DATA SHOWN —

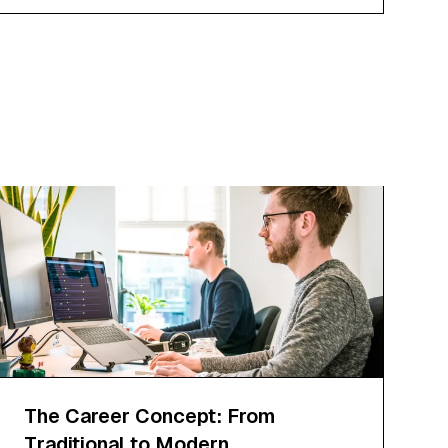
The Career Concept: From
Traditional to Modern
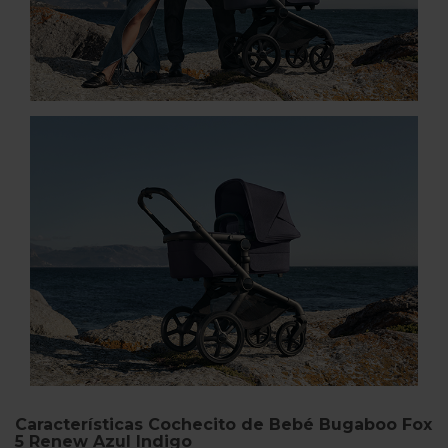
Características Cochecito de Bebé Bugaboo Fox
5 Renew Azul Indigo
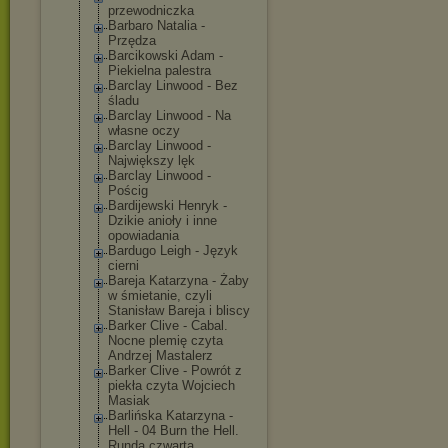
przewodniczka
Barbaro Natalia -
Przędza
Barcikowski Adam -
Piekielna palestra
Barclay Linwood - Bez
śladu
Barclay Linwood - Na
własne oczy
Barclay Linwood -
Największy lęk
Barclay Linwood -
Pościg
Bardijewski Henryk -
Dzikie anioły i inne
opowiadania
Bardugo Leigh - Język
cierni
Bareja Katarzyna - Żaby
w śmietanie, czyli
Stanisław Bareja i bliscy
Barker Clive - Cabal.
Nocne plemię czyta
Andrzej Mastalerz
Barker Clive - Powrót z
piekła czyta Wojciech
Masiak
Barlińska Katarzyna -
Hell - 04 Burn the Hell.
Runda czwarta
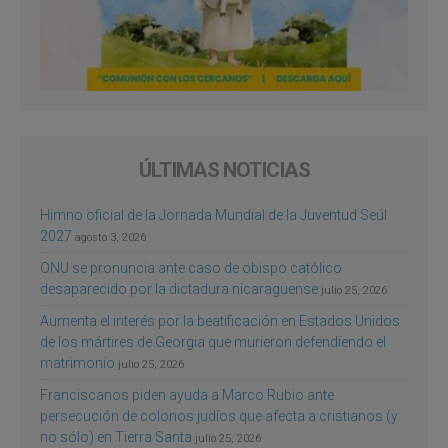
ÚLTIMAS NOTICIAS
Himno oficial de la Jornada Mundial de la Juventud Seúl
2027
agosto 3, 2026
ONU se pronuncia ante caso de obispo católico
desaparecido por la dictadura nicaragüense
julio 25, 2026
Aumenta el interés por la beatificación en Estados Unidos
de los mártires de Georgia que murieron defendiendo el
matrimonio
julio 25, 2026
Franciscanos piden ayuda a Marco Rubio ante
persecución de colonos judíos que afecta a cristianos (y
no sólo) en Tierra Santa
julio 25, 2026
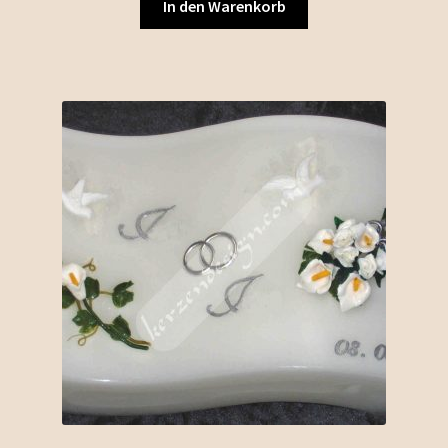
In den Warenkorb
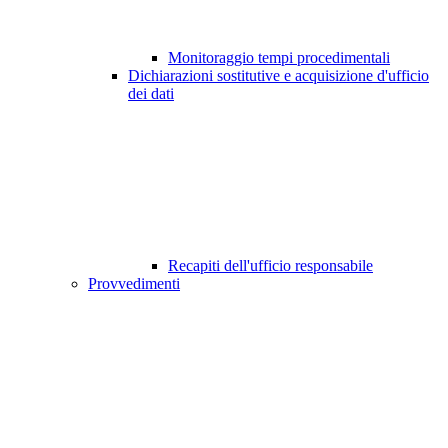
Monitoraggio tempi procedimentali
Dichiarazioni sostitutive e acquisizione d'ufficio
dei dati
Recapiti dell'ufficio responsabile
Provvedimenti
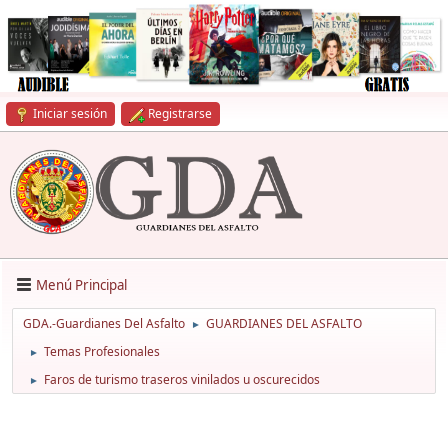
Iniciar sesión
Registrarse
Menú Principal
GDA.-Guardianes Del Asfalto
GUARDIANES DEL ASFALTO
►
Temas Profesionales
►
Faros de turismo traseros vinilados u oscurecidos
►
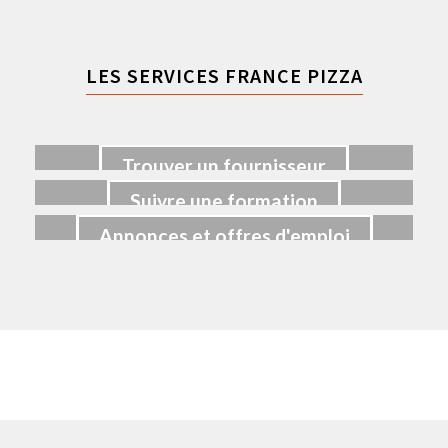
LES SERVICES FRANCE PIZZA
Trouver un fournisseur
Suivre une formation
Annonces et offres d'emploi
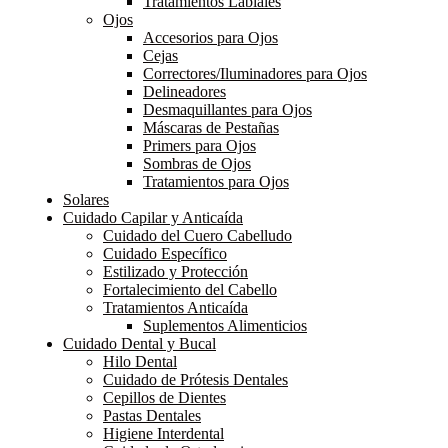
Tratamientos Labiales
Ojos
Accesorios para Ojos
Cejas
Correctores/Iluminadores para Ojos
Delineadores
Desmaquillantes para Ojos
Máscaras de Pestañas
Primers para Ojos
Sombras de Ojos
Tratamientos para Ojos
Solares
Cuidado Capilar y Anticaída
Cuidado del Cuero Cabelludo
Cuidado Específico
Estilizado y Protección
Fortalecimiento del Cabello
Tratamientos Anticaída
Suplementos Alimenticios
Cuidado Dental y Bucal
Hilo Dental
Cuidado de Prótesis Dentales
Cepillos de Dientes
Pastas Dentales
Higiene Interdental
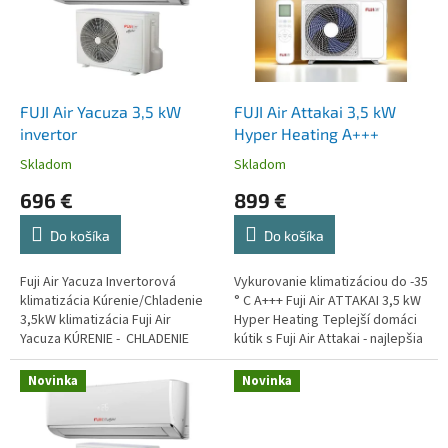
i
p
s
r
p
o
r
d
o
u
d
k
FUJI Air Yacuza 3,5 kW
FUJI Air Attakai 3,5 kW
u
t
invertor
Hyper Heating A+++
k
o
Skladom
Skladom
t
v
696 €
899 €
o
v
Do košíka
Do košíka
Fuji Air Yacuza Invertorová
Vykurovanie klimatizáciou do -35
klimatizácia Kúrenie/Chladenie
° C A+++ Fuji Air ATTAKAI 3,5 kW
3,5kW klimatizácia Fuji Air
Hyper Heating Teplejší domáci
Yacuza KÚRENIE - CHLADENIE
kútik s Fuji Air Attakai - najlepšia
STRIEDAČ FUJI AIR A++ SEER...
voľba na vykurovanie a
chladenie!
Novinka
Novinka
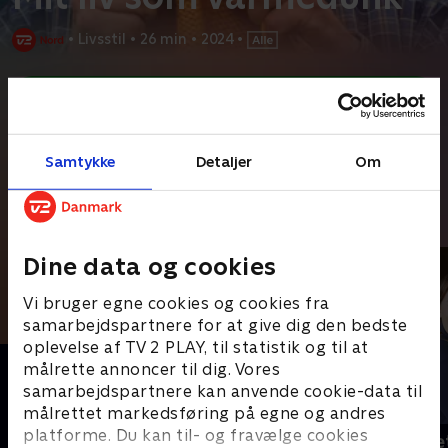
•
Livsstil
•
26 min
•
2024
•
Prøv TV 2 Play*
*Kræver pakken Basis. Administrer dit abonnement på Mit TV 2.
Ole Jespersgaard har en særlig evne til at kommunikere med
Samtykke
Detaljer
Om
alle, og med en IQ på 160 er han et kreativt og
...
Læs mere
Andre så også
Dine data og cookies
Vi bruger egne cookies og cookies fra
samarbejdspartnere for at give dig den bedste
oplevelse af TV 2 PLAY, til statistik og til at
målrette annoncer til dig. Vores
samarbejdspartnere kan anvende cookie-data til
målrettet markedsføring på egne og andres
platforme. Du kan til- og fravælge cookies
Julelys for millioner
Jul på slott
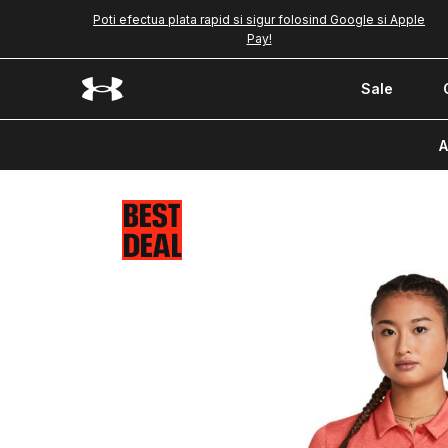
Poti efectua plata rapid si sigur folosind Google si Apple
Pay!
Sale
A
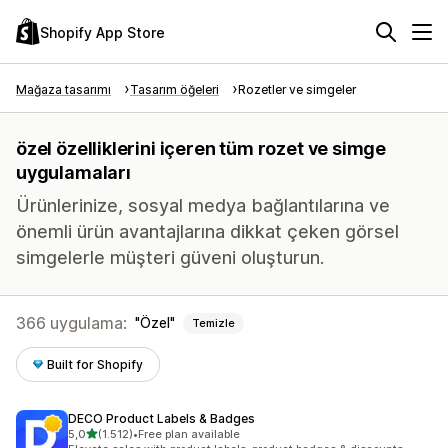
Shopify App Store
Mağaza tasarımı
Tasarım öğeleri
Rozetler ve simgeler
özel özelliklerini içeren tüm rozet ve simge
uygulamaları
Ürünlerinize, sosyal medya bağlantılarına ve
önemli ürün avantajlarına dikkat çeken görsel
simgelerle müşteri güveni oluşturun.
366 uygulama:
Özel
Temizle
Built for Shopify
DECO Product Labels & Badges
5 yıldız üzerinden
5,0
(1.512)
•
Free plan available
toplam 1512 değerlendirme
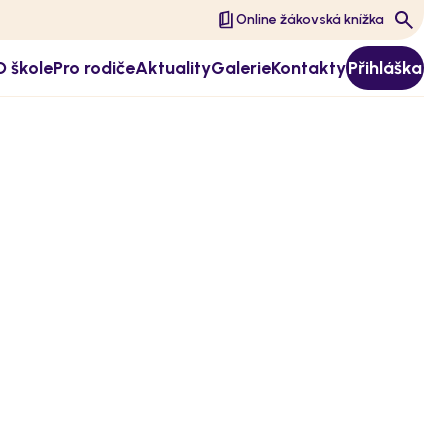
Online žákovská knížka
O škole
Pro rodiče
Aktuality
Galerie
Kontakty
Přihláška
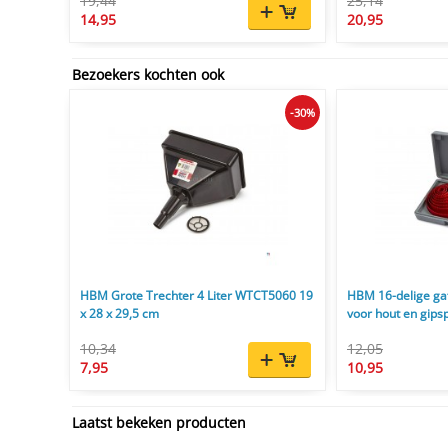
19,44
25,14
14,95
20,95
Bezoekers kochten ook
-30%
HBM Grote Trechter 4 Liter WTCT5060 19
HBM 16-delige g
x 28 x 29,5 cm
voor hout en gips
10,34
12,05
7,95
10,95
Laatst bekeken producten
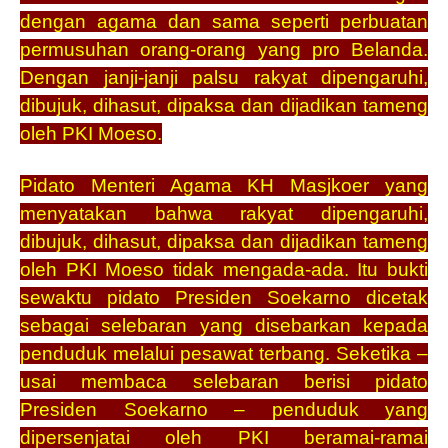
dengan agama dan sama seperti perbuatan
permusuhan orang-orang yang pro Belanda.
Dengan janji-janji palsu rakyat dipengaruhi,
dibujuk, dihasut, dipaksa dan dijadikan tameng
oleh PKI Moeso.
Pidato Menteri Agama KH Masjkoer yang
menyatakan bahwa rakyat dipengaruhi,
dibujuk, dihasut, dipaksa dan dijadikan tameng
oleh PKI Moeso tidak mengada-ada. Itu bukti
sewaktu pidato Presiden Soekarno dicetak
sebagai selebaran yang disebarkan kepada
penduduk melalui pesawat terbang. Seketika –
usai membaca selebaran berisi pidato
Presiden Soekarno – penduduk yang
dipersenjatai oleh PKI beramai-ramai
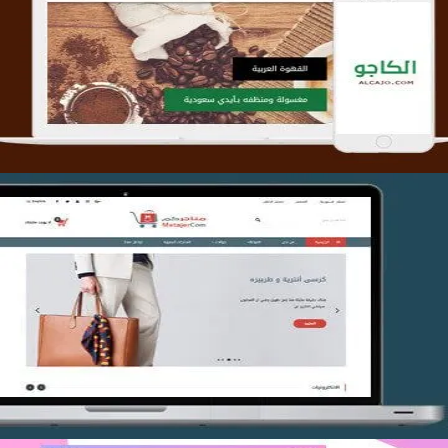
تصميم متجر الكاجو
التفاصيل
تصميم متجر متاجركم
التفاصيل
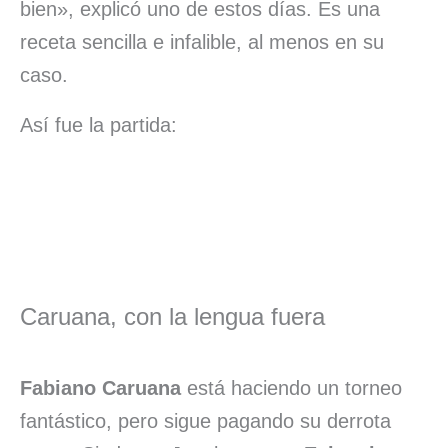
bien», explicó uno de estos días. Es una
receta sencilla e infalible, al menos en su
caso.
Así fue la partida:
Caruana, con la lengua fuera
Fabiano Caruana
está haciendo un torneo
fantástico, pero sigue pagando su derrota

PROBLEM STATEMENT — Each entry above has to be set down again verbatim, except for its pictures.

ANSWER BELOW —
The Career Concept: From
Traditional to Modern
Características Cochecito de Bebé Bugaboo Fox
5 Renew Azul Indigo
przewodniczka
Barbaro Natalia -
Przędza
Barcikowski Adam -
Piekielna palestra
Barclay Linwood - Bez
śladu
Barclay Linwood - Na
własne oczy
Barclay Linwood -
Największy lęk
Barclay Linwood -
Pościg
Bardijewski Henryk -
Dzikie anioły i inne
opowiadania
Bardugo Leigh - Język
cierni
Bareja Katarzyna - Żaby
w śmietanie, czyli
Stanisław Bareja i bliscy
Barker Clive - Cabal.
Nocne plemię czyta
Andrzej Mastalerz
Barker Clive - Powrót z
piekła czyta Wojciech
Masiak
Barlińska Katarzyna -
Hell - 04 Burn the Hell.
Runda czwarta
ÚLTIMAS NOTICIAS
Himno oficial de la Jornada Mundial de la Juventud Seúl
2027
agosto 3, 2026
ONU se pronuncia ante caso de obispo católico
desaparecido por la dictadura nicaragüense
julio 25, 2026
Aumenta el interés por la beatificación en Estados Unidos
de los mártires de Georgia que murieron defendiendo el
matrimonio
julio 25, 2026
Franciscanos piden ayuda a Marco Rubio ante
persecución de colonos judíos que afecta a cristianos (y
no sólo) en Tierra Santa
julio 25, 2026
In den Warenkorb
Monitoraggio tempi procedimentali
Dichiarazioni sostitutive e acquisizione d'ufficio
dei dati
Recapiti dell'ufficio responsabile
Provvedimenti
Iniciar sesión
Registrarse
Menú Principal
GDA.-Guardianes Del Asfalto
GUARDIANES DEL ASFALTO
►
Temas Profesionales
►
Faros de turismo traseros vinilados u oscurecidos
►
LES SERVICES FRANCE PIZZA
Trouver un fournisseur
Suivre une formation
Annonces et offres d'emploi
Tratamientos Labiales
Ojos
Accesorios para Ojos
Cejas
Correctores/Iluminadores para Ojos
Delineadores
Desmaquillantes para Ojos
Máscaras de Pestañas
Primers para Ojos
Sombras de Ojos
Tratamientos para Ojos
Solares
Cuidado Capilar y Anticaída
Cuidado del Cuero Cabelludo
Cuidado Específico
Estilizado y Protección
Fortalecimiento del Cabello
Tratamientos Anticaída
Suplementos Alimenticios
Cuidado Dental y Bucal
Hilo Dental
Cuidado de Prótesis Dentales
Cepillos de Dientes
Pastas Dentales
Higiene Interdental
i
p
s
r
p
o
r
d
o
u
d
k
FUJI Air Yacuza 3,5 kW
FUJI Air Attakai 3,5 kW
u
t
invertor
Hyper Heating A+++
k
o
Skladom
Skladom
t
v
696 €
899 €
o
v
Do košíka
Do košíka
Fuji Air Yacuza Invertorová
Vykurovanie klimatizáciou do -35
klimatizácia Kúrenie/Chladenie
° C A+++ Fuji Air ATTAKAI 3,5 kW
3,5kW klimatizácia Fuji Air
Hyper Heating Teplejší domáci
Yacuza KÚRENIE - CHLADENIE
kútik s Fuji Air Attakai - najlepšia
STRIEDAČ FUJI AIR A++ SEER...
voľba na vykurovanie a
chladenie!
Novinka
Novinka
•
Livsstil
•
26 min
•
2024
•
Prøv TV 2 Play*
*Kræver pakken Basis. Administrer dit abonnement på Mit TV 2.
Ole Jespersgaard har en særlig evne til at kommunikere med
Samtykke
Detaljer
Om
alle, og med en IQ på 160 er han et kreativt og
...
Læs mere
Andre så også
Dine data og cookies
Vi bruger egne cookies og cookies fra
samarbejdspartnere for at give dig den bedste
oplevelse af TV 2 PLAY, til statistik og til at
målrette annoncer til dig. Vores
samarbejdspartnere kan anvende cookie-data til
målrettet markedsføring på egne og andres
platforme. Du kan til- og fravælge cookies
Julelys for millioner
Jul på slott
Poti efectua plata rapid si sigur folosind Google si Apple
Pay!
Sale
A
Shopify App Store
Mağaza tasarımı
Tasarım öğeleri
Rozetler ve simgeler
özel özelliklerini içeren tüm rozet ve simge
uygulamaları
Ürünlerinize, sosyal medya bağlantılarına ve
önemli ürün avantajlarına dikkat çeken görsel
simgelerle müşteri güveni oluşturun.
366 uygulama:
Özel
Temizle
Built for Shopify
DECO Product Labels & Badges
5 yıldız üzerinden
5,0
(1.512)
•
Free plan available
toplam 1512 değerlendirme
Online žákovská knížka
O škole
Pro rodiče
Aktuality
Galerie
Kontakty
Přihláška
19,44
25,14
14,95
20,95
Bezoekers kochten ook
-30%
HBM Grote Trechter 4 Liter WTCT5060 19
HBM 16-delige g
x 28 x 29,5 cm
voor hout en gips
10,34
12,05
7,95
10,95
Laatst bekeken producten
dengan agama dan sama seperti perbuatan
permusuhan orang-orang yang pro Belanda.
Dengan janji-janji palsu rakyat dipengaruhi,
dibujuk, dihasut, dipaksa dan dijadikan tameng
oleh PKI Moeso.
Pidato Menteri Agama KH Masjkoer yang
menyatakan bahwa rakyat dipengaruhi,
dibujuk, dihasut, dipaksa dan dijadikan tameng
oleh PKI Moeso tidak mengada-ada. Itu bukti
sewaktu pidato Presiden Soekarno dicetak
sebagai selebaran yang disebarkan kepada
penduduk melalui pesawat terbang. Seketika –
usai membaca selebaran berisi pidato
Presiden Soekarno – penduduk yang
dipersenjatai oleh PKI beramai-ramai
تصميم متجر الكاجو
التفاصيل
تصميم متجر متاجركم
التفاصيل
bien», explicó uno de estos días. Es una
receta sencilla e infalible, al menos en su
caso.
Así fue la partida:
Caruana, con la lengua fuera
Fabiano Caruana
está haciendo un torneo
fantástico, pero sigue pagando su derrota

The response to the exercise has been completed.